During the mid-70s, two groups of astrophysicists have proposed independently that a grazing collision between a Mars-sized body and a proto-earth led to the formation of the moon. This giant impact hypothesis, which explained the large size of the moon relative to the earth and the rotation rates of the earth and the moon, has eventually became the leading theory for the lunar origin.

In 2001, scientists have learned that the isotopic compositions of a variety of elements in terrestrial and lunar rocks are almost similar. Based on the samples brought by the Apollo missions in the 70s, the lunar soil also contains low levels of organic matter in the form of amino acids which are actually the building block of proteins. It has also been known that the moon and the earth have the same abundance of the three isotopes of oxygen. However, numerical simulations of the collision have revealed that most of the material, around 60-80%, that cleaved into the moon came from the impactor rather than from earth.

Differences in isotopic compositions have served as fingerprints for planets and meteorites. The probability that the earth and the impactor have the same isotopic characteristics is very small. In line with this, the giant impact hypothesis has been affected by the isotopic crisis. Although accurate measurements of oxygen isotopes have been made, the isotonic compositions remain indistinguishable.
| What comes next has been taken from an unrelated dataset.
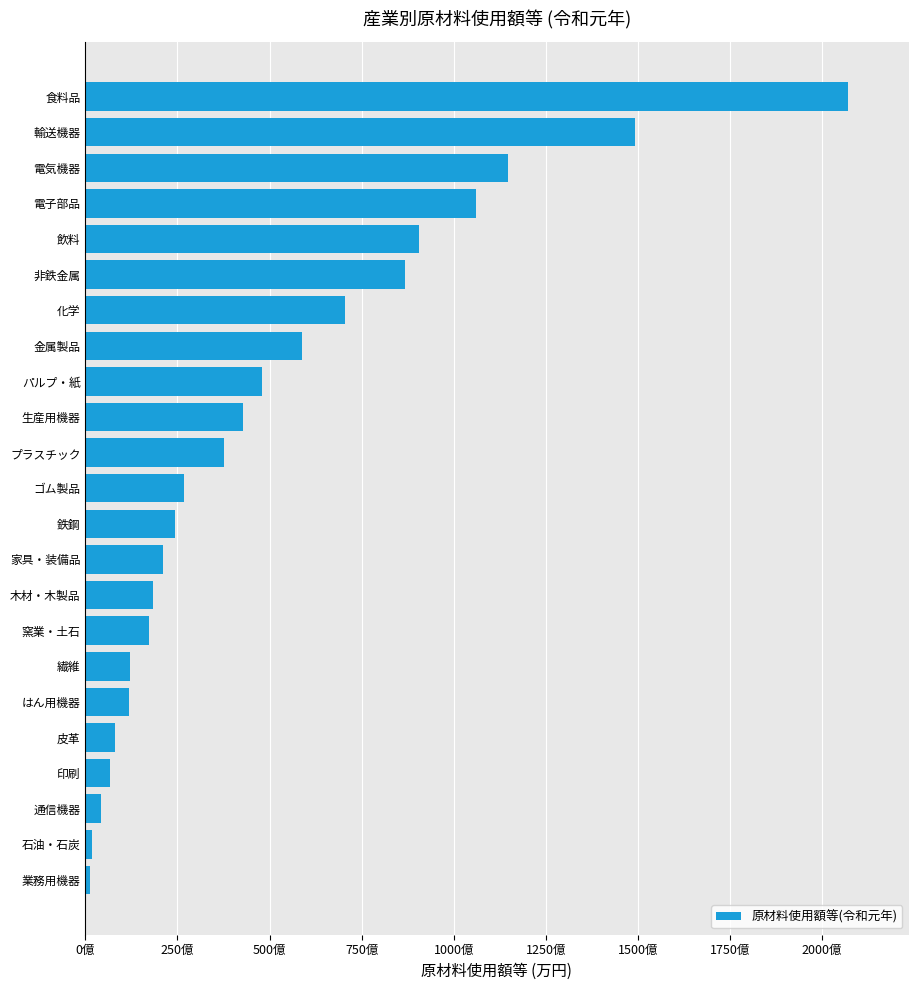

Are the bars horizontal?

Yes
In 2015, geochemist Kun Wang of Washington University in St. Louis and geochemistry professor Stein Jacobsen of Harvard University have developed a technique for analyzing isotopes that can is ten times better than the best previous methods. In the low-energy impact model, it has been unveiled that the proto-earth and the moon have been covered in a silicate atmosphere. In the violent collision model, the impact has vaporizes the impactor and most of the proto-earth which led to the formation of the superfluid disk out of which the moon eventually crystallizes. This high-energy result has been published in the advance online edition of Nature in 2016.

Earth and Mars have isotopic compositions like those of chondritic meteorites which are thought to represent the original composition of the cloud gas and dust from which the solar system formed. The most likely large-scale event can be wholesale melting during the formation of the moon.